(Front-end code edit data)
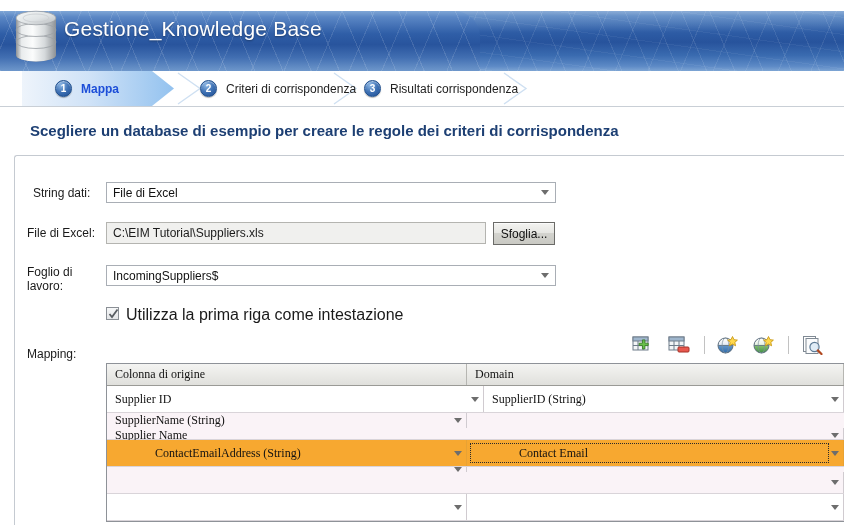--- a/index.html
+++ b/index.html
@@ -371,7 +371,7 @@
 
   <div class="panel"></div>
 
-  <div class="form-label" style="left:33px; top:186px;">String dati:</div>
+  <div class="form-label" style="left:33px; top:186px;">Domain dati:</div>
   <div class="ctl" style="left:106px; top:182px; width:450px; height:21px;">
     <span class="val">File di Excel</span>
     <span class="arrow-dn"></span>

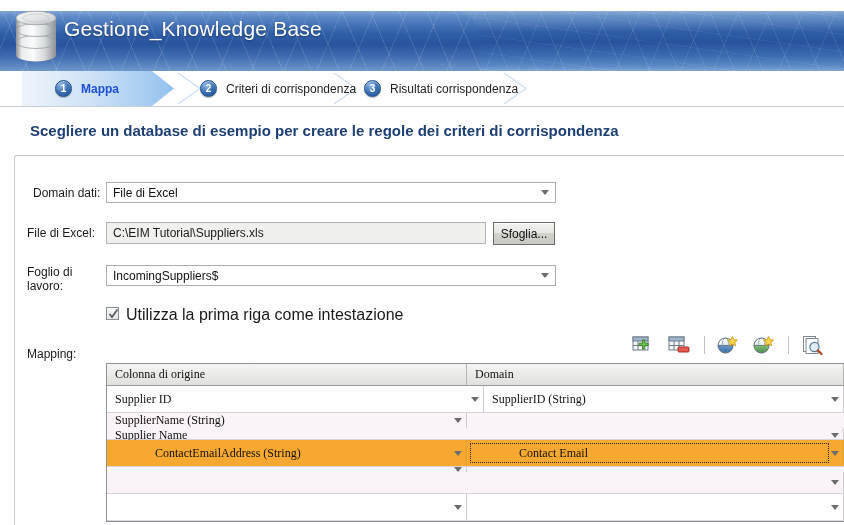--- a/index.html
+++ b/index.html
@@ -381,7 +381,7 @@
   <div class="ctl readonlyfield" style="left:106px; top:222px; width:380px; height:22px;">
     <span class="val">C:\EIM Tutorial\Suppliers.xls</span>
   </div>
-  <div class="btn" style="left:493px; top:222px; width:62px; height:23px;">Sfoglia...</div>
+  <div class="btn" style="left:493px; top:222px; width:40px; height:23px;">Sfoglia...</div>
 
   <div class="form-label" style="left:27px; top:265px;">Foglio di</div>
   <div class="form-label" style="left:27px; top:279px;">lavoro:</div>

--

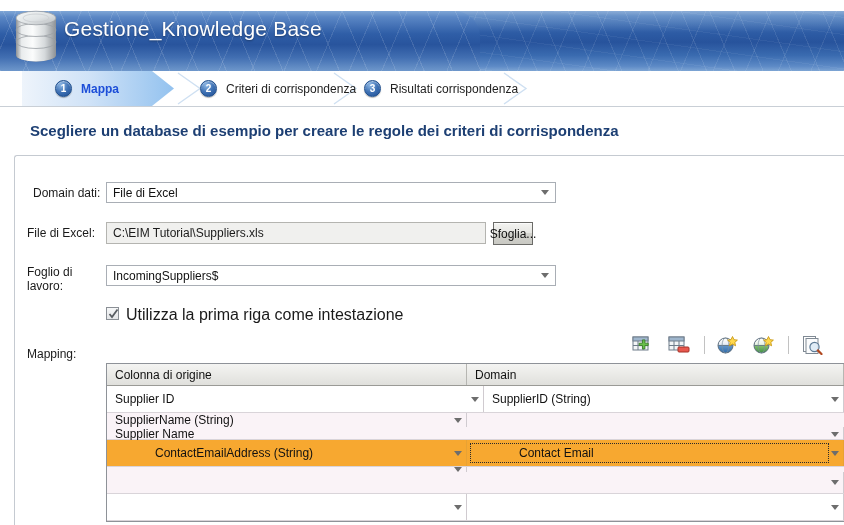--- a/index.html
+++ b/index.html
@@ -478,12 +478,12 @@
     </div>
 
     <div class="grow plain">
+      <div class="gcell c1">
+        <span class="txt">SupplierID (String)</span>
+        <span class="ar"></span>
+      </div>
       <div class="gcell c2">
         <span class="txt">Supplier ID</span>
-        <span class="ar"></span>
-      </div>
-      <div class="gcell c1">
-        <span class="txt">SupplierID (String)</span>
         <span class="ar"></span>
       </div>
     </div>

• [Your assignment] Go through the records above and return every line that holds the string "height".

• [Response]
   <div class="ctl" style="left:106px; top:182px; width:450px; height:21px;">
   <div class="ctl readonlyfield" style="left:106px; top:222px; width:380px; height:22px;">
-  <div class="btn" style="left:493px; top:222px; width:62px; height:23px;">Sfoglia...</div>
+  <div class="btn" style="left:493px; top:222px; width:40px; height:23px;">Sfoglia...</div>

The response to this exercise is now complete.